When you delete your account from Settings · Profile:

  • Active subscriptions are canceled immediately (Stripe handles refunds per their policy).
  • Your account record, OAuth identities, and stored tokens are hard-deleted within 7 days.
  • All projects you own, plus their goals, events, and collected insight data, are hard-deleted in the same pass.
  • Project credentials (encrypted PATs, API keys) are deleted with the projects.
  • Database backups rotate out within 30 days; data from a deleted account becomes irretrievable once the last backup containing it expires.
  • Transactional email records (receipts, invoices) are retained for 7 years for tax / audit reasons, in line with standard US business record-keeping. These are tied to your Stripe customer record, not your application account.
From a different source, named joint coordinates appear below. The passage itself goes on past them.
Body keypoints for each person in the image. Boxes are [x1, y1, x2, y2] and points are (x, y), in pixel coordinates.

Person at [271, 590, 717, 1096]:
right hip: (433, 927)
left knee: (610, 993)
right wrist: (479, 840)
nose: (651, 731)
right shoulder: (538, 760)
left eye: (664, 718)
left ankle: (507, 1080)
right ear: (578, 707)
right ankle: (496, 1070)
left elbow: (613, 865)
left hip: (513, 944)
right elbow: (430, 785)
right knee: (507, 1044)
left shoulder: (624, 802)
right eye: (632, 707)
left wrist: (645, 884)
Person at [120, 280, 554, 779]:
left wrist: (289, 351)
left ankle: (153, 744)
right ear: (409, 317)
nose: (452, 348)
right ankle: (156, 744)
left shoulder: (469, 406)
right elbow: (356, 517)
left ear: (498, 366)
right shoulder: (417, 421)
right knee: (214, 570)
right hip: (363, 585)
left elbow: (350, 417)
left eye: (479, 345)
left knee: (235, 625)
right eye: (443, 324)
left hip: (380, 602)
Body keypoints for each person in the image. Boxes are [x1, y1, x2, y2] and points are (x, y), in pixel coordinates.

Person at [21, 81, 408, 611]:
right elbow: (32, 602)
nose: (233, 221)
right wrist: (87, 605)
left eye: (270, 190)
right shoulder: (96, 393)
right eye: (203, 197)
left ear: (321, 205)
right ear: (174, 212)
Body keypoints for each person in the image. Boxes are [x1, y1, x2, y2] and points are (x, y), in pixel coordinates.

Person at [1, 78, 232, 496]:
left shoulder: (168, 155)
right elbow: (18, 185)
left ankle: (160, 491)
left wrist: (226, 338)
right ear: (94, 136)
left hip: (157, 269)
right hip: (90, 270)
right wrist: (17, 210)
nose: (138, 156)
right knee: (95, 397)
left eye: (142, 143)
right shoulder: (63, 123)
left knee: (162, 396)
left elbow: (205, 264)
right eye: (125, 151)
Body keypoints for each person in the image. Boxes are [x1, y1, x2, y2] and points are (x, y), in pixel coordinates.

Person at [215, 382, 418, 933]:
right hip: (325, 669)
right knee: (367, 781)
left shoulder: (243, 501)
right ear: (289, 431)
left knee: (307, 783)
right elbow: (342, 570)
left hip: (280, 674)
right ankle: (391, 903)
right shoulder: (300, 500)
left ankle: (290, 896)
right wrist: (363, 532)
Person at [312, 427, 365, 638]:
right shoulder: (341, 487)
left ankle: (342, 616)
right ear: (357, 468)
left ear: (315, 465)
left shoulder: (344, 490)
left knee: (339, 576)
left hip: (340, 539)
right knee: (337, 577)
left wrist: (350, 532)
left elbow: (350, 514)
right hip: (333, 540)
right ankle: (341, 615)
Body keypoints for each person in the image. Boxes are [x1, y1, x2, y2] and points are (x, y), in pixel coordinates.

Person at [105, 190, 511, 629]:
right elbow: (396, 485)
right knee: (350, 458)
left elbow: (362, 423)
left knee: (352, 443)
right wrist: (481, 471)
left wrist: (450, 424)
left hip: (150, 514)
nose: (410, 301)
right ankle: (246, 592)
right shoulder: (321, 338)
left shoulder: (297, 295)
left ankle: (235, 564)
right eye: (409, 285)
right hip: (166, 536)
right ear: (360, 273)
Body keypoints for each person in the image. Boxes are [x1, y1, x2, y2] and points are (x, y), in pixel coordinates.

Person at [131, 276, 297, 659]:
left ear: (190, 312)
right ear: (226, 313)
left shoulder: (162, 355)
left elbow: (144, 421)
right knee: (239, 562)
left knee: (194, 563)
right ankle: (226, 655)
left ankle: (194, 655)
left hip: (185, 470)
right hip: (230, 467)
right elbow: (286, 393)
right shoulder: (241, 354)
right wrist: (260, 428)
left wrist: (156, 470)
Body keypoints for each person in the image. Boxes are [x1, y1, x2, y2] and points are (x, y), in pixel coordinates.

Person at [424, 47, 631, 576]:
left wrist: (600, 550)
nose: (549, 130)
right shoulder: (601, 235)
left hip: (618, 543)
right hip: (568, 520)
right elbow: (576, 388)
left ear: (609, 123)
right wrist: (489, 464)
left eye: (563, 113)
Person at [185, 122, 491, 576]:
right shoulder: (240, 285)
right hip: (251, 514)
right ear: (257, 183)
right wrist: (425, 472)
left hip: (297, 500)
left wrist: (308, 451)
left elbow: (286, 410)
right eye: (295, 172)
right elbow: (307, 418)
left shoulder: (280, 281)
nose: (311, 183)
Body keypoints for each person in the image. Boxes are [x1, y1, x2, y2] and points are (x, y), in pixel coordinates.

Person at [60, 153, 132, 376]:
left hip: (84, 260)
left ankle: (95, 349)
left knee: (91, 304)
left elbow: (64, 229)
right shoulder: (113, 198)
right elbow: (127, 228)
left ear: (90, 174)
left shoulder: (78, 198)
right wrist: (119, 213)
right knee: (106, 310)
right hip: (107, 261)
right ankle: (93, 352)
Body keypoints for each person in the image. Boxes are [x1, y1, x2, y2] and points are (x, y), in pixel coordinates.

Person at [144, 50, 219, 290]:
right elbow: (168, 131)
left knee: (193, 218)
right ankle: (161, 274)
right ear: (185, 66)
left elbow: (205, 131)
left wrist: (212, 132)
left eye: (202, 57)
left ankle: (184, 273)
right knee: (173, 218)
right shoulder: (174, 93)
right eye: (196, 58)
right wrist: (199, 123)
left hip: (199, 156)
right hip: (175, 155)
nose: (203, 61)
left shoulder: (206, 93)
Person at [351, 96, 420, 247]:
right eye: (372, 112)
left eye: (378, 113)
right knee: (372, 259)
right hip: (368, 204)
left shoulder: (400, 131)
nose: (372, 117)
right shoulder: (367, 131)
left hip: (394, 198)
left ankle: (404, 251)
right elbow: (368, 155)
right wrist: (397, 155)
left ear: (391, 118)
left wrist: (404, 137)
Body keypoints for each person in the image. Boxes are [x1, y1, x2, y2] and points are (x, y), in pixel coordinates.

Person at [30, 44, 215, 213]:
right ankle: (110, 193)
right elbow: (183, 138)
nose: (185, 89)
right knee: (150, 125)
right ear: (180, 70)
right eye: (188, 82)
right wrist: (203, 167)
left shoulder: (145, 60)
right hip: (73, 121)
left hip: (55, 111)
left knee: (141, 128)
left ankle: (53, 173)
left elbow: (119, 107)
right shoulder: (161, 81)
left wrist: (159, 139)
Logs containing your IP or user agent are retained per the schedule above (30 days) and rotate out naturally.

Per-project deletion

Deleting a single project (Settings · Projects · Delete) is the same shape as account deletion, scoped to that project: config, credentials, goals, events, and collected insight data for that project are hard-deleted within 7 days. Other projects on your account are unaffected.

Export

Pro users can export their project data at any time via the API. The export includes all rows we've collected, regardless of the 90-day visibility window. Useful before downgrading or as a routine backup. Free users can export the last 90 days.

Your rights

If you're in a jurisdiction with statutory data rights (GDPR in the EU/UK, CCPA in California, etc.), you can:

  • Access the data we hold about you (Pro export covers most cases; email us for the rest)
  • Correct account-level fields directly in Settings · Profile
  • Delete your account and associated data as described above
  • Object to specific processing (though most of what we do is necessary to provide the service, so the practical option is account deletion)

Email hello@aegis-stack.io for anything the in-product flows don't cover. We aim to respond within 30 days.

Changes to this policy

We'll update the "Last updated" date at the top whenever we change anything material. If a change reduces what we store, what we retain, or how long, no notice is required. If a change expands collection or retention, we'll email account holders at least 14 days before it takes effect.